Superbugs Versus Supercomputers

Antimicrobial resistance (AMR) has been named a top global health threat by the World Health Organization (WHO). AMR-related infections account for over 700,000 annual deaths, but are projected by the WHO to rise to as many as 10 million annual deaths by 2050 (1).

To aid the development of new and effective treatments for drug-resistant bacterial infections, researchers from Simon Fraser University (SFU) in Canada have identified pathogen-associated genes in various disease-causing bacteria that could lead to new antivirulence drugs (2).

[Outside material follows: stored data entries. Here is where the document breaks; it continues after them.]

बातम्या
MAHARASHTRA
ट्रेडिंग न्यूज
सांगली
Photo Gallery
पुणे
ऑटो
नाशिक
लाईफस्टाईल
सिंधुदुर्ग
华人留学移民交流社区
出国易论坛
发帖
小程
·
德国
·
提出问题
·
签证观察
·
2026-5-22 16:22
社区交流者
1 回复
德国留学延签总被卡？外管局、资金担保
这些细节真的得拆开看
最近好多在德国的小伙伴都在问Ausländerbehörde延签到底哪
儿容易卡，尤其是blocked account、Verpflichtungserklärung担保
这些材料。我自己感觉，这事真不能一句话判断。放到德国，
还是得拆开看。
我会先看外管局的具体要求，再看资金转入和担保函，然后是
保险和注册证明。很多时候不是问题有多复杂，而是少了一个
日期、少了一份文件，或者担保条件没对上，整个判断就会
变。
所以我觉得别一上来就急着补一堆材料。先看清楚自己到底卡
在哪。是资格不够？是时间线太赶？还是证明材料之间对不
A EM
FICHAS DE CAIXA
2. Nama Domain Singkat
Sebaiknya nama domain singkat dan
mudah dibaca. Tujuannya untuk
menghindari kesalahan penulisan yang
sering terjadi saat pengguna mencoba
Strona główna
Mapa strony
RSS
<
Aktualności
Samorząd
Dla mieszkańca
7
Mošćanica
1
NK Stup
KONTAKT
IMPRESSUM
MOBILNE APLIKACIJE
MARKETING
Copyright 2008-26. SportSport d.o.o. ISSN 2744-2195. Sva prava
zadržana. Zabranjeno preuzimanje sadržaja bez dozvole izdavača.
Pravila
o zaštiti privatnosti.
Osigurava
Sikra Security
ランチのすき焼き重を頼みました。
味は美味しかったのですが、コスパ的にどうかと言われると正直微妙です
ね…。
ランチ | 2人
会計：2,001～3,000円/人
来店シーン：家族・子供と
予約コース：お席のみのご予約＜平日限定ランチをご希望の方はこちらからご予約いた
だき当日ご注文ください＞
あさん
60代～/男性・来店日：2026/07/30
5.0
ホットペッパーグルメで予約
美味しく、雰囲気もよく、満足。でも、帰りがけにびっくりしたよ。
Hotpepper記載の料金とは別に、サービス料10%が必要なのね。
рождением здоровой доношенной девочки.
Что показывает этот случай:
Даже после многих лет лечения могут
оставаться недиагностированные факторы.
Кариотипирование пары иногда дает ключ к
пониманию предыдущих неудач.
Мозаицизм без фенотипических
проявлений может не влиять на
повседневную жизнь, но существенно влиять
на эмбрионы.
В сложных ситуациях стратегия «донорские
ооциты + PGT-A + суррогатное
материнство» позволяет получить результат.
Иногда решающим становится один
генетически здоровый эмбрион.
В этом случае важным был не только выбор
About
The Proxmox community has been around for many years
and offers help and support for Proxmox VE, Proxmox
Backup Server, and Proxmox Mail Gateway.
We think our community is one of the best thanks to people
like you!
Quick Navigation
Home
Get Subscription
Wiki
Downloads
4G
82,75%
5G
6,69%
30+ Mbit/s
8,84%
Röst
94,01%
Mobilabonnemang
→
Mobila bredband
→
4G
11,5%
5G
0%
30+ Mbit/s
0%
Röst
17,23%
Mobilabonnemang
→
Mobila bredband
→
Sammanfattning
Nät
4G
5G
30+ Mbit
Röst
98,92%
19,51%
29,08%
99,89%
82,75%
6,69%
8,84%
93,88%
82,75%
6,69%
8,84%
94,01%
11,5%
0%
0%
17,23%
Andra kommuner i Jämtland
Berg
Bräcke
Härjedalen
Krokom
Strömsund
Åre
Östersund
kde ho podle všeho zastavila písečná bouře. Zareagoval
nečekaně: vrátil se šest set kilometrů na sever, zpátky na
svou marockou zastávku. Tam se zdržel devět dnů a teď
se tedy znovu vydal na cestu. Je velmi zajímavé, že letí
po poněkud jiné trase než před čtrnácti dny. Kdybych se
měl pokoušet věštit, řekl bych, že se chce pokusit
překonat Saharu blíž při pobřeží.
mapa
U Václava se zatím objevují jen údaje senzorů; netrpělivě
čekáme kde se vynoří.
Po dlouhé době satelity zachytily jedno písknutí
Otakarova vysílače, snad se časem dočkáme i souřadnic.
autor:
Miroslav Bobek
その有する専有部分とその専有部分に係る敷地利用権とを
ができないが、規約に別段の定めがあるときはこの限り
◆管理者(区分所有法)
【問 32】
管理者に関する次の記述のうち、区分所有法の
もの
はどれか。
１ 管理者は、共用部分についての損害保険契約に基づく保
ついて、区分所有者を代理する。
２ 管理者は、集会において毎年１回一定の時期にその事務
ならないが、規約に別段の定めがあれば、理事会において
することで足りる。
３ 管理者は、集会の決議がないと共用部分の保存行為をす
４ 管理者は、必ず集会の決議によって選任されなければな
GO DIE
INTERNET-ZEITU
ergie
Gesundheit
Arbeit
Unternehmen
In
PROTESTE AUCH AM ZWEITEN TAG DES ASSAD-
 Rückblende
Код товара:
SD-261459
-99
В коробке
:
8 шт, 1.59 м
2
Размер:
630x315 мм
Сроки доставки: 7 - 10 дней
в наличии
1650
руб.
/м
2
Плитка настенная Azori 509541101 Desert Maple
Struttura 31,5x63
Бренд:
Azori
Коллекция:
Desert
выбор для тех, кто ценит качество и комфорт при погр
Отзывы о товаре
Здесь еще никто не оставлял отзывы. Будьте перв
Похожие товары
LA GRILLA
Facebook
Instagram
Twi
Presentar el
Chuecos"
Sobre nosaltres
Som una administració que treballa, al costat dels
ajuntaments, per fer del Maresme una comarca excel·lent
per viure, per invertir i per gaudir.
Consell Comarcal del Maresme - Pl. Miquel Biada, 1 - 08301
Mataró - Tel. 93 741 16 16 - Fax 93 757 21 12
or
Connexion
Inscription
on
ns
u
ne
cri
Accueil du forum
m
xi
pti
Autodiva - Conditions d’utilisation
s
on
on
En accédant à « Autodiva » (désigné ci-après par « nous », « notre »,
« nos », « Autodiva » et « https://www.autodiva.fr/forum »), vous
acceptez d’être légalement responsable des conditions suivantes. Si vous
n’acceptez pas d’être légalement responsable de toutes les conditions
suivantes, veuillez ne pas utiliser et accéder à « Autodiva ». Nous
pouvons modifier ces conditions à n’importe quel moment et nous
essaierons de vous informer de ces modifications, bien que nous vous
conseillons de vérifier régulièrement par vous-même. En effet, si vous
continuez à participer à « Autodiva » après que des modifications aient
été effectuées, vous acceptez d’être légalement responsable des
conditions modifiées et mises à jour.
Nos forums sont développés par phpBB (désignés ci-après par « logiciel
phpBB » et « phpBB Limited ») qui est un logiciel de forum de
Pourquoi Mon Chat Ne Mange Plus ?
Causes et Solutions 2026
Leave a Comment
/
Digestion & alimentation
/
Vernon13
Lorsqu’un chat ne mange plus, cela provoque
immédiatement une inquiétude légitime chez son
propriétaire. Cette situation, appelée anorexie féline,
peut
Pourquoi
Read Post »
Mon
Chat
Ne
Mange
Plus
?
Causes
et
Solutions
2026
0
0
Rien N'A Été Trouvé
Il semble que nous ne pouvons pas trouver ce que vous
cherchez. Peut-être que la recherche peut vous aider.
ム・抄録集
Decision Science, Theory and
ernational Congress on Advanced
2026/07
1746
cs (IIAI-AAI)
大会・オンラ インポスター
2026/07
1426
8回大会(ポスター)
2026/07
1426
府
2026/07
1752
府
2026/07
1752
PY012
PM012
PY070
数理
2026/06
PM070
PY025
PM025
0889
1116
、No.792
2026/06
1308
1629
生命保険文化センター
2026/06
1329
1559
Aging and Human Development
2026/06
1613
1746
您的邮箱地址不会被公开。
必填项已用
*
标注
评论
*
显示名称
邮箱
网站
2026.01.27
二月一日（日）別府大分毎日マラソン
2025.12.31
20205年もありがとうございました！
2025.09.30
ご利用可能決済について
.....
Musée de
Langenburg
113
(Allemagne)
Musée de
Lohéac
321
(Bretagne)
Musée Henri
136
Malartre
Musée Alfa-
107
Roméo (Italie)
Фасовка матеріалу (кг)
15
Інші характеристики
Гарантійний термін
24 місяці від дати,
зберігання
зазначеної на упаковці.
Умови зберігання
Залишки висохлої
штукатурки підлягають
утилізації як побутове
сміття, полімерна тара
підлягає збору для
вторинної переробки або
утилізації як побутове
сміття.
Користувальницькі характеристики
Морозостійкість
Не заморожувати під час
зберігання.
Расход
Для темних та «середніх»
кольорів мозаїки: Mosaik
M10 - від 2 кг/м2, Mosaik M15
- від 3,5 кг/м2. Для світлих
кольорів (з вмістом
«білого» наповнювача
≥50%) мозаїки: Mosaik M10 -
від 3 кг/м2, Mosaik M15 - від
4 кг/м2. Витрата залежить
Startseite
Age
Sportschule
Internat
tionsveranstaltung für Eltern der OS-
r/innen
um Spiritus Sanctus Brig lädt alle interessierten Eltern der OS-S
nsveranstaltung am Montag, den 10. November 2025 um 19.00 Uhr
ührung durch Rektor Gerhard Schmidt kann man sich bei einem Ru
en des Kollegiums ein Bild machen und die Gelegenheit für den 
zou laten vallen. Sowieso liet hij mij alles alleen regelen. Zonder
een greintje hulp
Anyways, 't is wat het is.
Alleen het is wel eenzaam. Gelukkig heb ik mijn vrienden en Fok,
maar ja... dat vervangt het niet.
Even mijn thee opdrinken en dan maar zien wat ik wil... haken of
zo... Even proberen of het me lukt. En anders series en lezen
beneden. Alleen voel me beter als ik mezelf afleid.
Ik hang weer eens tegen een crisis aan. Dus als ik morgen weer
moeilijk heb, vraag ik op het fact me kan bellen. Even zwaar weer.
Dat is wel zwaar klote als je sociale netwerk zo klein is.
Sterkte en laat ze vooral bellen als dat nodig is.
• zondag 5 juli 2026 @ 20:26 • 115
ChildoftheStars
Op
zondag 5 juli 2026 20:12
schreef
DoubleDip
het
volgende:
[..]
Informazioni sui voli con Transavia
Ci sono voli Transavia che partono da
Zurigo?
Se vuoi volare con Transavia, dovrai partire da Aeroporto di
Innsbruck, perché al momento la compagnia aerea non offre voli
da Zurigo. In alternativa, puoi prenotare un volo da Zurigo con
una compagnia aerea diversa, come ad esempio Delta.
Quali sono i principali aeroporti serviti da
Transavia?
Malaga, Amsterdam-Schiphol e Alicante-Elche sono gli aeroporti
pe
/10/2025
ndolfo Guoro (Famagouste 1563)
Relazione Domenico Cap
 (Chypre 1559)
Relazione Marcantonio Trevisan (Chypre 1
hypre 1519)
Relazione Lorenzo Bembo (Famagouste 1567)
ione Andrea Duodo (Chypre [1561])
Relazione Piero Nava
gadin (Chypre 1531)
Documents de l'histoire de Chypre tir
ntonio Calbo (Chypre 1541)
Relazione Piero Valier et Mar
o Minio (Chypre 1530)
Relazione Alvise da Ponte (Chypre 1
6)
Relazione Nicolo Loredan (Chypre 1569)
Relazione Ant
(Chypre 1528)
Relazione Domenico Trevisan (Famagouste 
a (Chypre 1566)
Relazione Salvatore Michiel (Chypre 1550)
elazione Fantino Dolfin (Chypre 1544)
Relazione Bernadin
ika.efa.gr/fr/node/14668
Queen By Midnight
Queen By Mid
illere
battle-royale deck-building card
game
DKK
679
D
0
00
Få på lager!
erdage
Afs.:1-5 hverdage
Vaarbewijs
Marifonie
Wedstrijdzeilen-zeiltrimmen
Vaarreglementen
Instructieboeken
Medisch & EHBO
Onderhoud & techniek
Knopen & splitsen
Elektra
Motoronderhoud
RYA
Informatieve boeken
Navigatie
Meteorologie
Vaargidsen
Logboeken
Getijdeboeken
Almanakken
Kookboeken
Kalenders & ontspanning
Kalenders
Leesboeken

“The ultimate goal of our research is to use current sequencing technologies and computational analysis to discover new drug targets, which can be used to develop new drugs to fight bacterial infections,” says SFU alumnus Venus Lau, lead author of the study. The team also wants to understand what those genes do and how they cause infection symptoms in humans.

In theory, antivirulence therapeutics can reduce the burden on healthcare systems by minimizing bacteria’s ability to cause damage to the host, providing time for a patient’s immune system to clear the pathogen. Using computational analysis and the university’s “Big Data Hub” to examine thousands of previously sequenced bacterial genomes, the research team identified “antivirulence” drug targets that can disarm bacteria without causing resistance to develop. Antivirulence therapies do not “inhibit bacterial growth in vitro, but limit the production or function of virulence factors that promote infection or incite host damage in vivo” (2). Their research also uncovered various disease-causing bacteria that had not been formerly characterized.

“Antivirulence therapeutics are a promising approach to combat this global public health threat by aiming to attenuate bacterial virulence rather than to negatively impact the survival of specific bacterial pathogens – potentially selecting more for drug resistance,” state the authors in the paper (3). “Revitalizing and applying the antibiotic drug discovery pipeline, including the use of existing natural product and small molecule libraries, for the discovery of novel antivirulence therapeutics may be a promising strategy in mitigating AMR-related morbidities and mortalities.”